┌────────
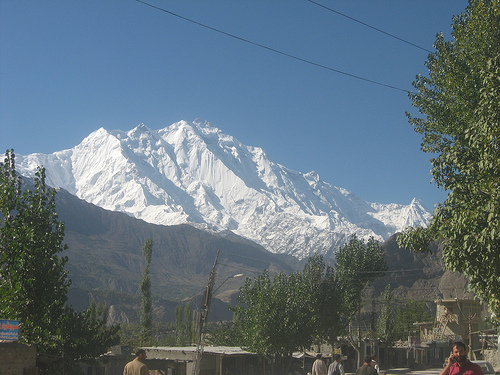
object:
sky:
[4, 0, 497, 204]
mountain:
[6, 116, 493, 295]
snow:
[272, 203, 353, 230]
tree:
[393, 23, 498, 277]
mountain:
[1, 282, 431, 333]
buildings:
[320, 319, 408, 373]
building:
[117, 333, 273, 373]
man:
[118, 348, 152, 374]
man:
[308, 353, 328, 374]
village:
[1, 297, 498, 374]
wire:
[120, 0, 400, 93]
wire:
[294, 0, 442, 56]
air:
[12, 3, 437, 184]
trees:
[189, 249, 224, 337]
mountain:
[166, 110, 456, 241]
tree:
[2, 147, 74, 322]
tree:
[21, 298, 123, 370]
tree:
[337, 235, 392, 331]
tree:
[222, 268, 326, 374]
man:
[437, 339, 484, 374]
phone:
[447, 350, 460, 362]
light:
[229, 271, 246, 282]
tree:
[135, 229, 157, 340]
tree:
[61, 307, 127, 372]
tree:
[305, 248, 345, 356]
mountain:
[22, 181, 499, 362]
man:
[350, 354, 379, 374]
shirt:
[445, 357, 482, 373]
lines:
[125, 0, 437, 99]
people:
[322, 352, 344, 374]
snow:
[173, 134, 276, 202]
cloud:
[5, 69, 99, 107]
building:
[379, 288, 494, 374]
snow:
[82, 147, 114, 163]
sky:
[8, 10, 169, 105]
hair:
[136, 347, 140, 359]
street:
[409, 365, 449, 370]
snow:
[120, 137, 153, 162]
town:
[2, 254, 498, 375]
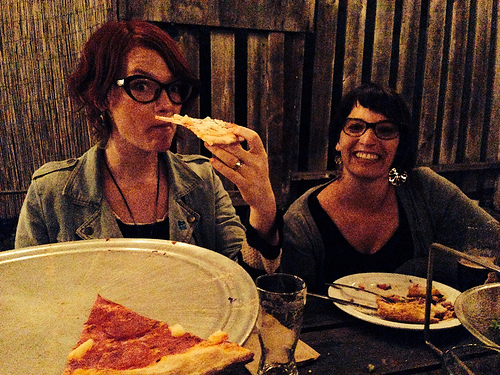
└────────
= What you need to do =
Copy out all of the lines above word for word, leaving the pictures out.

= Task result =
object:
sky:
[4, 0, 497, 204]
mountain:
[6, 116, 493, 295]
snow:
[272, 203, 353, 230]
tree:
[393, 23, 498, 277]
mountain:
[1, 282, 431, 333]
buildings:
[320, 319, 408, 373]
building:
[117, 333, 273, 373]
man:
[118, 348, 152, 374]
man:
[308, 353, 328, 374]
village:
[1, 297, 498, 374]
wire:
[120, 0, 400, 93]
wire:
[294, 0, 442, 56]
air:
[12, 3, 437, 184]
trees:
[189, 249, 224, 337]
mountain:
[166, 110, 456, 241]
tree:
[2, 147, 74, 322]
tree:
[21, 298, 123, 370]
tree:
[337, 235, 392, 331]
tree:
[222, 268, 326, 374]
man:
[437, 339, 484, 374]
phone:
[447, 350, 460, 362]
light:
[229, 271, 246, 282]
tree:
[135, 229, 157, 340]
tree:
[61, 307, 127, 372]
tree:
[305, 248, 345, 356]
mountain:
[22, 181, 499, 362]
man:
[350, 354, 379, 374]
shirt:
[445, 357, 482, 373]
lines:
[125, 0, 437, 99]
people:
[322, 352, 344, 374]
snow:
[173, 134, 276, 202]
cloud:
[5, 69, 99, 107]
building:
[379, 288, 494, 374]
snow:
[82, 147, 114, 163]
sky:
[8, 10, 169, 105]
hair:
[136, 347, 140, 359]
street:
[409, 365, 449, 370]
snow:
[120, 137, 153, 162]
town:
[2, 254, 498, 375]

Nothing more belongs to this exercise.